=== PASSAGE FOR REVIEW ===

# Walters Music London now a Taylor dealer!!!!!!!



## Lance Romance (Jun 4, 2009)

Yeah baby! In a couple of weeks the first shipment of Taylor guitars will be arriving at Walters! I've been a huge Taylor fan since the beginning and feel they're making some of the finest guitars around. Now I'll be able to go and play lots of them and not get ignored like some other shops we won't mention. I've been pleased watching that store transition from "mall piano and sheet music" to being a really good guitar shop. They needed a premium line of acoustics, and Taylor is the answer to that one.
Mister Romance is a very happy guy! Countdown to ecstasy...


----------



## Jim DaddyO (Mar 20, 2009)

It is on my list of places to visit in my new quest for a 12 string. Which, with difficulty, I am trying to be relaxed and nonchalant about.


----------



## davetcan (Feb 27, 2006)

===

*PROBLEMS AND TASKS*:
A. List the usernames of everyone who posted in the forum thread about Walters Music.
B. According to the forum thread about Walters Music, what kind of guitar is Jim DaddyO searching for?

=== SOURCE INFORMATION ===

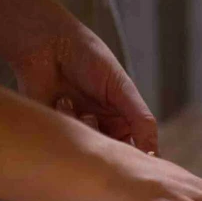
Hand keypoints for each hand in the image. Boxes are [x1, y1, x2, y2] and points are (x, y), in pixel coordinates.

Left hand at [0, 0, 158, 153]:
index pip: (137, 149)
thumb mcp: (123, 89)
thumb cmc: (89, 59)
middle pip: (112, 154)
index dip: (137, 156)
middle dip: (106, 140)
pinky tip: (60, 99)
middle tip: (95, 117)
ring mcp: (77, 130)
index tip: (135, 157)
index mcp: (123, 121)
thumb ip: (142, 121)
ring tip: (73, 101)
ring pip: (88, 148)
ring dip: (84, 125)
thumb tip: (154, 154)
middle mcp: (102, 129)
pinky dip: (65, 118)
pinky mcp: (54, 129)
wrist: (48, 43)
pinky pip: (63, 140)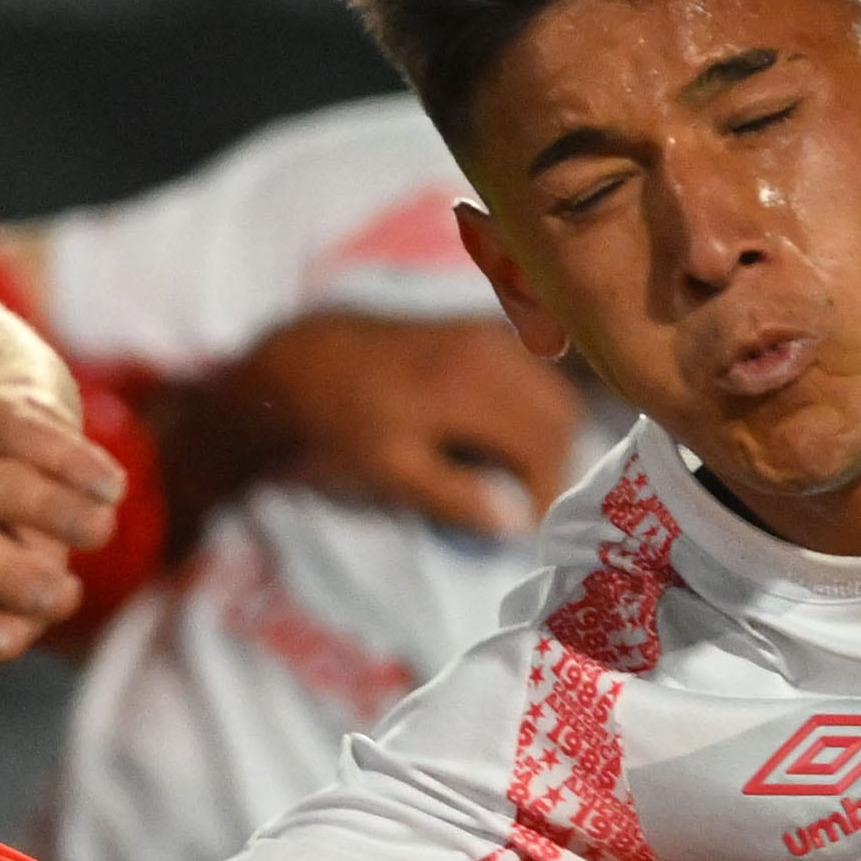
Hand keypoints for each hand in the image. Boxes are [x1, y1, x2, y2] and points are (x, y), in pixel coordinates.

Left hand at [218, 314, 584, 538]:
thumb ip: (455, 498)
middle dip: (555, 464)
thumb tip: (515, 526)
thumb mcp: (392, 471)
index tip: (533, 529)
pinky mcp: (477, 330)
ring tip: (517, 477)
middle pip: (560, 414)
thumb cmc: (340, 427)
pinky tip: (503, 439)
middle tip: (529, 505)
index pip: (543, 443)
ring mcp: (485, 334)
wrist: (301, 368)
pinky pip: (530, 372)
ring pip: (550, 390)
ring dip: (547, 436)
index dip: (548, 492)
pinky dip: (532, 408)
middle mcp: (489, 349)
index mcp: (471, 384)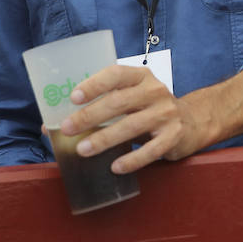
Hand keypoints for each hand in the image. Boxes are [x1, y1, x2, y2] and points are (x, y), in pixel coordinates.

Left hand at [61, 63, 202, 173]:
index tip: (74, 97)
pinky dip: (132, 160)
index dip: (94, 84)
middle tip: (69, 129)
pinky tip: (115, 167)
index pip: (116, 74)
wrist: (192, 121)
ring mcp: (166, 113)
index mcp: (141, 77)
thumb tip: (50, 127)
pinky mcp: (174, 136)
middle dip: (90, 116)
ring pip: (132, 126)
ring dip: (105, 138)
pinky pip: (151, 150)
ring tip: (83, 150)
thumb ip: (98, 108)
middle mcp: (155, 91)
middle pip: (119, 101)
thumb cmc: (149, 109)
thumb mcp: (130, 99)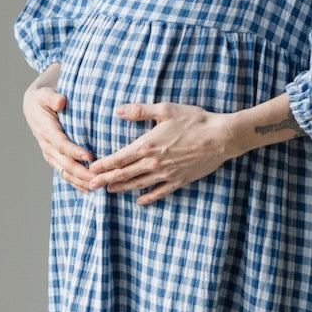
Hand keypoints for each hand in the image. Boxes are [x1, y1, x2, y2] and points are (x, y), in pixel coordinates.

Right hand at [22, 74, 96, 189]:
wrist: (33, 109)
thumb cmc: (42, 100)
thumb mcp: (44, 94)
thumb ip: (52, 97)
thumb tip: (60, 101)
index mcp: (46, 131)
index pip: (61, 144)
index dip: (74, 152)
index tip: (90, 157)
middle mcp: (48, 146)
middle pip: (65, 164)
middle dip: (82, 173)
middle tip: (98, 178)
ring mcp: (51, 155)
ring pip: (66, 172)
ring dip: (81, 181)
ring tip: (97, 186)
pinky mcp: (55, 160)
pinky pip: (65, 174)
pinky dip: (76, 183)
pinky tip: (89, 190)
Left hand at [85, 100, 235, 204]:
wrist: (221, 137)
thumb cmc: (194, 120)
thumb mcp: (166, 110)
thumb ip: (140, 111)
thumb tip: (118, 111)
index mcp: (148, 145)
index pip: (119, 158)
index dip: (103, 165)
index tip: (91, 168)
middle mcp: (154, 163)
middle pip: (124, 174)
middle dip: (105, 180)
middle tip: (90, 185)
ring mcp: (167, 174)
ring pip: (139, 184)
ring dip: (122, 188)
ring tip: (109, 191)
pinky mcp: (179, 180)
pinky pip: (160, 192)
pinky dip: (148, 197)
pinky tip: (139, 201)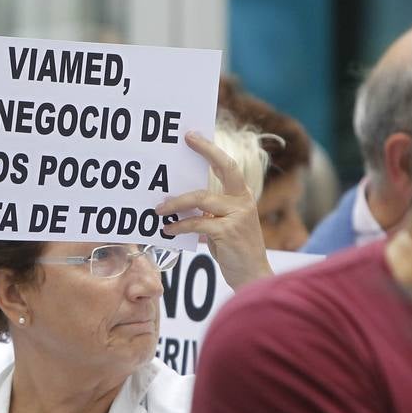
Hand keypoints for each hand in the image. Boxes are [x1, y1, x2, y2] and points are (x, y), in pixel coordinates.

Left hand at [155, 131, 272, 289]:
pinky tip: (168, 229)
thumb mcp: (224, 226)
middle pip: (224, 169)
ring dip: (176, 203)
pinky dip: (179, 225)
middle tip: (184, 141)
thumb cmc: (235, 251)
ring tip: (159, 210)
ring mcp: (238, 215)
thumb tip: (177, 204)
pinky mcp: (228, 231)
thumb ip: (208, 212)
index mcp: (243, 196)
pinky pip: (197, 223)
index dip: (210, 149)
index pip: (228, 165)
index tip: (192, 135)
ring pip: (201, 199)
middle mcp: (244, 201)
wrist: (252, 276)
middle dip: (204, 151)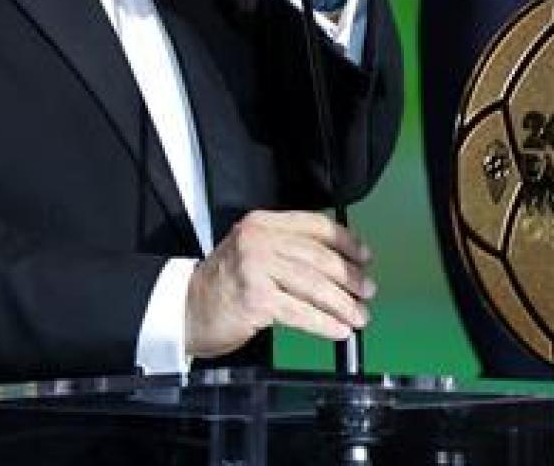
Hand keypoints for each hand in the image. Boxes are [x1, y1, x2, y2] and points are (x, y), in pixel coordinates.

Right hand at [185, 210, 375, 358]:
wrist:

===

*ANSWER LIST*:
A. Lance Romance, Jim DaddyO, davetcan

B. A 12 string guitar.